3D Touch と OLED パネル ― 後継機種との互換性に注意

iPhone XS は 3D Touch 対応世代の最終ラインの一つで、画面アセンブリ内部に感圧層が組み込まれています。後継の iPhone 11 / 11 Pro 以降は Haptic Touch に置き換わって 3D Touch が廃止されたため、画面アセンブリの構造そのものが異なります。

つまり iPhone XS の画面に他世代のパネル(例えば iPhone X や iPhone 11 Pro 用)を流用することはできません。インターネット通販で「iPhone X / XS 兼用」と表記されている部品も見かけますが、フレックスケーブルのコネクタ位置やバックライト構造が微妙に異なる場合があり、当店では原則として XS 専用パネルのみで対応しております。お預かり時間は画面交換単体で 60-90 分目安となります(センサー移植・動作確認込み、混雑により前後)。

修理の流れと当店からのお願い

iPhone XS の画面割れでお持ち込みいただく場合、来店修理に加え配送修理(郵送)にも対応しています。先日も九州のお客様から郵送でお預かりし、センサー移植まで完了させてご返送した事例がありました。手順としては、お問い合わせフォームから症状をご相談 → お見積もり提示 → 着手 → 動作確認 → 受け渡し、という流れでございます。

分解前のお見積もりは無料、お見積もり提示後のキャンセルも可能です(分解診断・部品発注後は所定の手数料が発生する場合があります)。料金は機種・症状によって異なりますので、お問い合わせフォームよりお気軽にご相談ください。iPad画面割れ修理の流れと基本的な作業工程は近いですが、iPhone XS は Face ID センサー移植が加わる分、丁寧な工程管理が必要となります。

交換した部品に対しては 3 ヶ月の動作保証を付けております(落下・水濡れなど使用上のトラブルは対象外、詳細は保証規約ページ)。営業時間は 10:00〜19:00、水曜定休、住所は大阪市中央区松屋町住吉 6-26、地下鉄松屋町駅から徒歩圏内。大阪・松屋町スマエキまでお越しください。修理料金の目安と他症状の事例は修理ブログ一覧からもご確認いただけます。

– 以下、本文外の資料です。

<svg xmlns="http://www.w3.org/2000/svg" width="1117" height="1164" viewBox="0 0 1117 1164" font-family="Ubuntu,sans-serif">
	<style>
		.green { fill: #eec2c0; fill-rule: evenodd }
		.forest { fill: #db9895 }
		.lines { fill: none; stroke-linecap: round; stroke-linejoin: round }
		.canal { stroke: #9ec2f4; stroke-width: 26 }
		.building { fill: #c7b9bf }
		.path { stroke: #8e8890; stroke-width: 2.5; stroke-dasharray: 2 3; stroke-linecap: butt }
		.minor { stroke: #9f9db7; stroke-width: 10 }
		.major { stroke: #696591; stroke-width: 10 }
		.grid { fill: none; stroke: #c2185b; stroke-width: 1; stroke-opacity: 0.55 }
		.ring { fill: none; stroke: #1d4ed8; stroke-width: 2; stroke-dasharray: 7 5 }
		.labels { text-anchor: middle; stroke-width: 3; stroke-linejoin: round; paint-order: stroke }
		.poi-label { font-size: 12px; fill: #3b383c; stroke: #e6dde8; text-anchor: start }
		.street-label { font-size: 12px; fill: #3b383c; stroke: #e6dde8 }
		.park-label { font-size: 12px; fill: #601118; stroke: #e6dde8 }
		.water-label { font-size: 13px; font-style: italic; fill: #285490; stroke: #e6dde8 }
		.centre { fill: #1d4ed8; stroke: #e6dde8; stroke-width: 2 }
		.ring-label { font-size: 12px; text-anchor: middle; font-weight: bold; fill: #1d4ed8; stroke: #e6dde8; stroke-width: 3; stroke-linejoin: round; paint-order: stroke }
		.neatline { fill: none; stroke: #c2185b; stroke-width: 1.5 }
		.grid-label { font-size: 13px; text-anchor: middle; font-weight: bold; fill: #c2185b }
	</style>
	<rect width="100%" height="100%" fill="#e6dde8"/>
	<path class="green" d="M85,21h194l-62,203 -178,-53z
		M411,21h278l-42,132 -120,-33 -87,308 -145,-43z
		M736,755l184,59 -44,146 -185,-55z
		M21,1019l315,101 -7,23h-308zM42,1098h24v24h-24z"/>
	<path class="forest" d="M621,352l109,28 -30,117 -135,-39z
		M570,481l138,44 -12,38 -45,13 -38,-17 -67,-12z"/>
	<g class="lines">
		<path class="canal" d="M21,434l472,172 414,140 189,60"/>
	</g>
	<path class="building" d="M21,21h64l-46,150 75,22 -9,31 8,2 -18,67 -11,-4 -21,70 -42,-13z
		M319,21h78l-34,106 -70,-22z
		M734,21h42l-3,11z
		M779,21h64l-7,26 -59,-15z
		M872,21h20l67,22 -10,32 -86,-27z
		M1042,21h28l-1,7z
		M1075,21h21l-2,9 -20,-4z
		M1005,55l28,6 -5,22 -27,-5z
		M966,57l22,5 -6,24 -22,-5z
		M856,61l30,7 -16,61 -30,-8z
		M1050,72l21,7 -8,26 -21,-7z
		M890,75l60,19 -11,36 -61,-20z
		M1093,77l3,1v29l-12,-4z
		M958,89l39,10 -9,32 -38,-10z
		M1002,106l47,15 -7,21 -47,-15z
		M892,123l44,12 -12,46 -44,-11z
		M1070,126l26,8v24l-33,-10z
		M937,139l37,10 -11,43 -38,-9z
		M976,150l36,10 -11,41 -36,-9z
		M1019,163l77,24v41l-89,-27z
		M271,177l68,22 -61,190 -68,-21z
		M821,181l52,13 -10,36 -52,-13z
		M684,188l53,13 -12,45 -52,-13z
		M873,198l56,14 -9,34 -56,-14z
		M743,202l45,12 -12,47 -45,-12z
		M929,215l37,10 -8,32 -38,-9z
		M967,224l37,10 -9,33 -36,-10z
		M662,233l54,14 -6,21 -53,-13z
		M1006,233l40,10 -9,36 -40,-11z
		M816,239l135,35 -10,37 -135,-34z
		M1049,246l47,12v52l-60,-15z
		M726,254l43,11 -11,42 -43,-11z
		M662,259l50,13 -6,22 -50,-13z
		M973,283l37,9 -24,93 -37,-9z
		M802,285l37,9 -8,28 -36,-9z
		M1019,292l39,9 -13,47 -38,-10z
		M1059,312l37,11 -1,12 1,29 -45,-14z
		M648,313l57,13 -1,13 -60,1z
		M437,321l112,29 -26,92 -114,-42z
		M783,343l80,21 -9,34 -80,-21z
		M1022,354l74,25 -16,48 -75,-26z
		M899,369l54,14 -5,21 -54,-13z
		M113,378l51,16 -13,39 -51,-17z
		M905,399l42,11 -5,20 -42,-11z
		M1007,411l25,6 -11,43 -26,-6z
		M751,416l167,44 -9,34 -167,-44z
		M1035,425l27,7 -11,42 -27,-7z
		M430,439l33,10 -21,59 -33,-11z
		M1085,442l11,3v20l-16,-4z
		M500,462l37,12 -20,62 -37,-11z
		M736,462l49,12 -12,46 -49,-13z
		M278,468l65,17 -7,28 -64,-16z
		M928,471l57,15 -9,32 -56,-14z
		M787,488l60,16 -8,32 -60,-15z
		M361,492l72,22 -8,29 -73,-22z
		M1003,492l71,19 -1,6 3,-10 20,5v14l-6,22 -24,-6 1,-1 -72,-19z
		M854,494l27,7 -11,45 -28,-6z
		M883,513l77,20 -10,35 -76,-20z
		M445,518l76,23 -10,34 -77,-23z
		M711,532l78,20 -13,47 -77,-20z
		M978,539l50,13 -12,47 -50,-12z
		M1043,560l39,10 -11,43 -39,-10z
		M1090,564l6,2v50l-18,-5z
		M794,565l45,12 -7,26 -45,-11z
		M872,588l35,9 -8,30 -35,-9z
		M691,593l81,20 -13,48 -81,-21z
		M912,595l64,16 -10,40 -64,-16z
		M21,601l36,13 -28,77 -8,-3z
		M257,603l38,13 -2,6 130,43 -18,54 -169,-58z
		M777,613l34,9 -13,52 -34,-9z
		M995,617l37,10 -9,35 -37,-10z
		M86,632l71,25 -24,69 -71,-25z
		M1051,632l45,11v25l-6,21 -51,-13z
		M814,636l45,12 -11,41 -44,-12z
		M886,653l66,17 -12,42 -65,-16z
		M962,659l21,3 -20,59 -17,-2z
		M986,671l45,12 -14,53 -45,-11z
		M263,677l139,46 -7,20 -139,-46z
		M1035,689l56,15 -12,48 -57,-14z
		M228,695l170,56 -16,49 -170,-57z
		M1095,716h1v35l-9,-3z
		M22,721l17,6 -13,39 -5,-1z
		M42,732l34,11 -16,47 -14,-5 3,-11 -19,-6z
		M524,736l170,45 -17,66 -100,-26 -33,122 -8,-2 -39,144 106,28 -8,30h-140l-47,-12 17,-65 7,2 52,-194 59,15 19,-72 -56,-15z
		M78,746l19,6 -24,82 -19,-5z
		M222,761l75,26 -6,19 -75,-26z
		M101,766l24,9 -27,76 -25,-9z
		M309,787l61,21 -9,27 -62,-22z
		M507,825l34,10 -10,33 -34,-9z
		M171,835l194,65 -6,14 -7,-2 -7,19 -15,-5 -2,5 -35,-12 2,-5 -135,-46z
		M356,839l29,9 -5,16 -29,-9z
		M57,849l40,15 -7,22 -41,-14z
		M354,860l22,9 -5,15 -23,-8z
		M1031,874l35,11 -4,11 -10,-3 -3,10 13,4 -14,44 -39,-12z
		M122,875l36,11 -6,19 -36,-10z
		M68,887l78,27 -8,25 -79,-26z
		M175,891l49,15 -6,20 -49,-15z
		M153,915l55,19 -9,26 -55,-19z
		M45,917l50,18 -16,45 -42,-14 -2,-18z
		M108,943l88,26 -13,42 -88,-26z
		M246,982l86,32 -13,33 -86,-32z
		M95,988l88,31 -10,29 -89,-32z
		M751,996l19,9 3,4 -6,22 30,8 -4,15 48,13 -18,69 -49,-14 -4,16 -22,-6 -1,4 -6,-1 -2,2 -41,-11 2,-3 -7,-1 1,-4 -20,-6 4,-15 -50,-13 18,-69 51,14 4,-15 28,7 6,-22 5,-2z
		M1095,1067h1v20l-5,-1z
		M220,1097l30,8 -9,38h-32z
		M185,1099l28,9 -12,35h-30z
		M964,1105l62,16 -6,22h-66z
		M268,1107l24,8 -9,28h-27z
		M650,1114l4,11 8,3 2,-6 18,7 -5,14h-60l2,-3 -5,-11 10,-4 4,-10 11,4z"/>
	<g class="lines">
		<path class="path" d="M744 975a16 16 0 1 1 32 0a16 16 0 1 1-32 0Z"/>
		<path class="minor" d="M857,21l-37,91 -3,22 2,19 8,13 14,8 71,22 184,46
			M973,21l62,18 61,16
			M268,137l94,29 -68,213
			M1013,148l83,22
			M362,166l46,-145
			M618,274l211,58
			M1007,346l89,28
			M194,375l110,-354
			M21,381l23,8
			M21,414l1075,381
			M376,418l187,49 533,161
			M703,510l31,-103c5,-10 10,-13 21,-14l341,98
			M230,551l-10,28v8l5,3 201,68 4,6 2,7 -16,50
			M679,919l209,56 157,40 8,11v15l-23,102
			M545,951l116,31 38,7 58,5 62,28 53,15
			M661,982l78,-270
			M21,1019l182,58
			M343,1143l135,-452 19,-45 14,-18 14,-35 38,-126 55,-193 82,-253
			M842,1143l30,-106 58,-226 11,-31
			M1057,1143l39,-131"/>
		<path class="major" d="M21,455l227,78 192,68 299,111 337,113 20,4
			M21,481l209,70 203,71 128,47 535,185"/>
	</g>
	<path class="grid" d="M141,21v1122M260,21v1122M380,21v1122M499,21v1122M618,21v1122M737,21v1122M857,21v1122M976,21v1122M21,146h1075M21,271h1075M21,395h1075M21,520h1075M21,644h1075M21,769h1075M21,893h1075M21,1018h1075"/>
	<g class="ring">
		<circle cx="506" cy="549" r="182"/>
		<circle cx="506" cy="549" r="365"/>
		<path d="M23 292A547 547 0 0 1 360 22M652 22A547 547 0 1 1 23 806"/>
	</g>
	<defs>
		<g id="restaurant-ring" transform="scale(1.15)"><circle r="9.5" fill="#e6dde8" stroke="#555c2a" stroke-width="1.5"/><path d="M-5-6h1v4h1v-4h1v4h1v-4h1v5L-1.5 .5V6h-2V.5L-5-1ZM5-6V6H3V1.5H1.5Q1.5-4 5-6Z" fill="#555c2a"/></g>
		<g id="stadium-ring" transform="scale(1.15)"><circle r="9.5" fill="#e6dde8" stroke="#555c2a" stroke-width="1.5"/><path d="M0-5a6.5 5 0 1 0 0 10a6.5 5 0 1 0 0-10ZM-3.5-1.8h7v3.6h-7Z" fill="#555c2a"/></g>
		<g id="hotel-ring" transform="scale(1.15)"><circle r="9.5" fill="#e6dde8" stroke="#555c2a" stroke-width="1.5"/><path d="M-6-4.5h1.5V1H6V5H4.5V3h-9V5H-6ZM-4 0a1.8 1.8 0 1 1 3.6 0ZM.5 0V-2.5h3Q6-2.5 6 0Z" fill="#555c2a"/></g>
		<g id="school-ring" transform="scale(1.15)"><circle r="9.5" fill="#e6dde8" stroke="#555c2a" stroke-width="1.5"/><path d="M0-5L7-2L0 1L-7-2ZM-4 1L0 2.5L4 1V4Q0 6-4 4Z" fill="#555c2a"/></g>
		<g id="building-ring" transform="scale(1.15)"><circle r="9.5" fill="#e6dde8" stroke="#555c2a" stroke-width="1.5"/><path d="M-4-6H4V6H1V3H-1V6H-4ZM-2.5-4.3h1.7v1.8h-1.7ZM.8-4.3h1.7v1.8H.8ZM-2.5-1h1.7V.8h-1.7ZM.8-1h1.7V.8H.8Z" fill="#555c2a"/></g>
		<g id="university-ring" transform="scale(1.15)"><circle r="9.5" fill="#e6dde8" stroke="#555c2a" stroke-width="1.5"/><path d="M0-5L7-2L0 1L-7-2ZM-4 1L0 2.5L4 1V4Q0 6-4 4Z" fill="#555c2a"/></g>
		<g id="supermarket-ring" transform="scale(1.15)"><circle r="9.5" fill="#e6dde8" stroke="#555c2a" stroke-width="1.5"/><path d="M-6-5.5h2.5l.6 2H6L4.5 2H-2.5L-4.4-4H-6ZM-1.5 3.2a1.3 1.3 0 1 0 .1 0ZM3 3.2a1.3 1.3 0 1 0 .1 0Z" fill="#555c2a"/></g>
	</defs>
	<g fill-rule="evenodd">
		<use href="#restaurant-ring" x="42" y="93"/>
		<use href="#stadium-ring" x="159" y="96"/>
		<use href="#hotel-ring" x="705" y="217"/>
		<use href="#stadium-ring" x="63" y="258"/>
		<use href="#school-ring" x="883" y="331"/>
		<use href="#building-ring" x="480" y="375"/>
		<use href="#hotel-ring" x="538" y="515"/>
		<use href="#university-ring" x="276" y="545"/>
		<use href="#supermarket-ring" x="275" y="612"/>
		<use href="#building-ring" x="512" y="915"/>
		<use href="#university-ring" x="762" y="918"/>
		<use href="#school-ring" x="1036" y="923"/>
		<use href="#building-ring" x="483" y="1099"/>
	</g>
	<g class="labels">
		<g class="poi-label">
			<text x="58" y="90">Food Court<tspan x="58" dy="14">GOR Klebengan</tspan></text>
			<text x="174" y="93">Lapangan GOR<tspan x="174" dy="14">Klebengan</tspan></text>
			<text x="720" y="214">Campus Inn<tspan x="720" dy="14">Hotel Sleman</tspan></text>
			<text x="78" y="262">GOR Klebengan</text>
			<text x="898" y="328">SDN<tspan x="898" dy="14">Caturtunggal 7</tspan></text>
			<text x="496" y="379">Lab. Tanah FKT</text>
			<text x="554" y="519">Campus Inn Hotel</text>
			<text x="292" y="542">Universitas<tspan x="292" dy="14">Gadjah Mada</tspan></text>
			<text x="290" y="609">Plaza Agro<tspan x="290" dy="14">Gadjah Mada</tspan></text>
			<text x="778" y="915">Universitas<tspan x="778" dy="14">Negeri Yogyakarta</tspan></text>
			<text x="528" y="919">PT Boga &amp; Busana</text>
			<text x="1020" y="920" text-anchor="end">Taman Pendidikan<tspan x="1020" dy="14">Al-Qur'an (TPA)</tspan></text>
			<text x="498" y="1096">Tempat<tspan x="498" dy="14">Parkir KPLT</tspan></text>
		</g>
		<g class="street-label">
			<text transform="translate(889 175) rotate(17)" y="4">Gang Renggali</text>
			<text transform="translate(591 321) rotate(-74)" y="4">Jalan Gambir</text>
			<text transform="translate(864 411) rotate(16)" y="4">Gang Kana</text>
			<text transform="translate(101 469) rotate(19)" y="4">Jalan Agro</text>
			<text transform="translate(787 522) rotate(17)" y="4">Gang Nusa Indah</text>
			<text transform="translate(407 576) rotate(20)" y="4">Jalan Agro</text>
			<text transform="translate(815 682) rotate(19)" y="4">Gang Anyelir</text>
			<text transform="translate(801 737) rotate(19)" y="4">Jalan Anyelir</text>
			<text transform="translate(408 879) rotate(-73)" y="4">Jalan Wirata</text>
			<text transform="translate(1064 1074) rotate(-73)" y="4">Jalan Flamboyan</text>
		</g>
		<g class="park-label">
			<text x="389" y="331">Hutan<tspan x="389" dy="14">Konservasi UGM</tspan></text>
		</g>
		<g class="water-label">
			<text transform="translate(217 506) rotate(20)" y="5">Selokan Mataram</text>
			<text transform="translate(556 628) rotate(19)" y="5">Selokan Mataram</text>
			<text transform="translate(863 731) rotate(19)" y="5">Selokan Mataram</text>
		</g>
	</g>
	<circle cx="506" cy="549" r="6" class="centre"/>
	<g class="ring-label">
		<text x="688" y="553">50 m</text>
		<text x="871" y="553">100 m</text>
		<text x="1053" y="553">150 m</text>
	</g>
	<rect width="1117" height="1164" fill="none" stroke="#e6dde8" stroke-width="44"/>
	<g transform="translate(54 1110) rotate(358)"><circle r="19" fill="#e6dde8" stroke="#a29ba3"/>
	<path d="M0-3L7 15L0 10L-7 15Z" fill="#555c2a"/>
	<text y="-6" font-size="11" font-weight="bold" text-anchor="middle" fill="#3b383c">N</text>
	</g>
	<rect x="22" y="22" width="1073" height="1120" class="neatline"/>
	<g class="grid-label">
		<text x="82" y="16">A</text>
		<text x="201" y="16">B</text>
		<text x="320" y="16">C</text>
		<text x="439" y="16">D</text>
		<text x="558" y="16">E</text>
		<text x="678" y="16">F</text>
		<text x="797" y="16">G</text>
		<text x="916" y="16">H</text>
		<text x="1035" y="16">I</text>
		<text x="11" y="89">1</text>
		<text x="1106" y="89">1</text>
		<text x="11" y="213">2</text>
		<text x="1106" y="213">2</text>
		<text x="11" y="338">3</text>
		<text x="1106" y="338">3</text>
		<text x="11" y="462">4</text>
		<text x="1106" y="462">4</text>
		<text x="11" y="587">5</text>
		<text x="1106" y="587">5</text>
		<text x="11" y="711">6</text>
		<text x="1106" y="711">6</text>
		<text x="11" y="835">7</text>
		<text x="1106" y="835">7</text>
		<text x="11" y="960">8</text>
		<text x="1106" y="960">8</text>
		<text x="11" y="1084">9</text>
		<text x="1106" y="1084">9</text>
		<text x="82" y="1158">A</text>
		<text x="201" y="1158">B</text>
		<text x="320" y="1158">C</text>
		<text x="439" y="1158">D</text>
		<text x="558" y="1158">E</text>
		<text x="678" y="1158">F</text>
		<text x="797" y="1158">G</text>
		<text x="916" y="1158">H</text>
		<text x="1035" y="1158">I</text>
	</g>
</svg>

まとめに代えて ― iPhone XS 画面修理で見落とされがちな点

iPhone XS の画面割れは「ガラスを替えれば終わり」ではなく、5.8 インチ Super Retina HD の色域、3D Touch 感圧層、Face ID センサー群、Smart HDR の表示品質、これらすべてを維持してこそ元の使用感に戻ります。多くのケースで純正同等品質のパネル選定とセンサー移植精度が結果を左右することは、2019 年以来当店で iPhone XS をお預かりしてきた経験から実感しております。気になる症状があれば、まずはお問い合わせフォームからご相談ください。

よくある質問

iPhone XSの画面交換後にFace IDが使えなくなることはありますか?

ノッチ周辺のセンサーアセンブリ(赤外線投光器・ドットプロジェクタ・近接センサー等)は個体ごとにFace IDと紐づいているため、必ず元の部品から新しい画面へ移植します。当店では移植時の手順を徹底しており、多くのケースでFace IDを保持したまま修理を完了させております。

画面はヒビが入っているだけで操作できます。修理は必要ですか?

表面ガラスのみのヒビでも、放置すると微細なガラス片で指を傷つける、防水性能(IP68)が損なわれる、湿気でOLEDが内側から滲むなどのリスクが進行します。経験上、早めの交換をおすすめしております。お見積もりは無料です。

他世代のパネル(iPhone Xなど)を流用できますか?

iPhone XSは3D Touch対応世代でフレックスコネクタや感圧層の構造がXS専用となります。当店ではXS専用パネルのみで対応しており、流用品はお断りしております。

郵送修理は対応していますか?

はい、配送修理にも対応しています。お問い合わせフォームから症状をご相談ください。九州・関東含め全国からのお預かり実績がございます。

修理時間と保証期間を教えてください。

画面交換単体で60-90分目安(センサー移植・動作確認込み、混雑により前後)。交換部品に対して3ヶ月の動作保証を付けております(落下・水濡れなど使用上のトラブルは対象外)。